_WORK ORDER_: Copy every row below word for word, keeping each line break and character unchanged.

EXERCISE MATERIALS: Begin

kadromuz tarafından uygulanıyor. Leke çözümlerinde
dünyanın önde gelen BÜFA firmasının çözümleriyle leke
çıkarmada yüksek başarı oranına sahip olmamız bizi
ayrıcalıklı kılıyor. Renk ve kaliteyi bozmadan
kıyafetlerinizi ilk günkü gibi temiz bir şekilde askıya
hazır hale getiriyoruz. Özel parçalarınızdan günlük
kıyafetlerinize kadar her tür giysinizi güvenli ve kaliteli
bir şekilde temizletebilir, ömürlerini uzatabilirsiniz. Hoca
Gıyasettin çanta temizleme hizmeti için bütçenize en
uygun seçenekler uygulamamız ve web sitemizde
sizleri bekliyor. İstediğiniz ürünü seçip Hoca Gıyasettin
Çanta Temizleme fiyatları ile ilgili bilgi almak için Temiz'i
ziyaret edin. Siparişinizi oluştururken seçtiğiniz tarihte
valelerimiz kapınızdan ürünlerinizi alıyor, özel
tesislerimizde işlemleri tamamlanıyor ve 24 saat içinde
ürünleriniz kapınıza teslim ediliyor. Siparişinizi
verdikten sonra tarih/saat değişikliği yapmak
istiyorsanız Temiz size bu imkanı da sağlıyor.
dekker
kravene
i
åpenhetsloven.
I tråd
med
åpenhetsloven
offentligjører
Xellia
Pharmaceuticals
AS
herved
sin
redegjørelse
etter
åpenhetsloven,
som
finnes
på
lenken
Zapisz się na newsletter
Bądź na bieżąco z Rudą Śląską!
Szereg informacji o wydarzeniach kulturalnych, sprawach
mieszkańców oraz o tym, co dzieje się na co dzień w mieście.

EXERCISE MATERIALS: End

_REPLY_:
kadromuz tarafından uygulanıyor. Leke çözümlerinde
dünyanın önde gelen BÜFA firmasının çözümleriyle leke
çıkarmada yüksek başarı oranına sahip olmamız bizi
ayrıcalıklı kılıyor. Renk ve kaliteyi bozmadan
kıyafetlerinizi ilk günkü gibi temiz bir şekilde askıya
hazır hale getiriyoruz. Özel parçalarınızdan günlük
kıyafetlerinize kadar her tür giysinizi güvenli ve kaliteli
bir şekilde temizletebilir, ömürlerini uzatabilirsiniz. Hoca
Gıyasettin çanta temizleme hizmeti için bütçenize en
uygun seçenekler uygulamamız ve web sitemizde
sizleri bekliyor. İstediğiniz ürünü seçip Hoca Gıyasettin
Çanta Temizleme fiyatları ile ilgili bilgi almak için Temiz'i
ziyaret edin. Siparişinizi oluştururken seçtiğiniz tarihte
valelerimiz kapınızdan ürünlerinizi alıyor, özel
tesislerimizde işlemleri tamamlanıyor ve 24 saat içinde
ürünleriniz kapınıza teslim ediliyor. Siparişinizi
verdikten sonra tarih/saat değişikliği yapmak
istiyorsanız Temiz size bu imkanı da sağlıyor.
dekker
kravene
i
åpenhetsloven.
I tråd
med
åpenhetsloven
offentligjører
Xellia
Pharmaceuticals
AS
herved
sin
redegjørelse
etter
åpenhetsloven,
som
finnes
på
lenken
Zapisz się na newsletter
Bądź na bieżąco z Rudą Śląską!
Szereg informacji o wydarzeniach kulturalnych, sprawach
mieszkańców oraz o tym, co dzieje się na co dzień w mieście.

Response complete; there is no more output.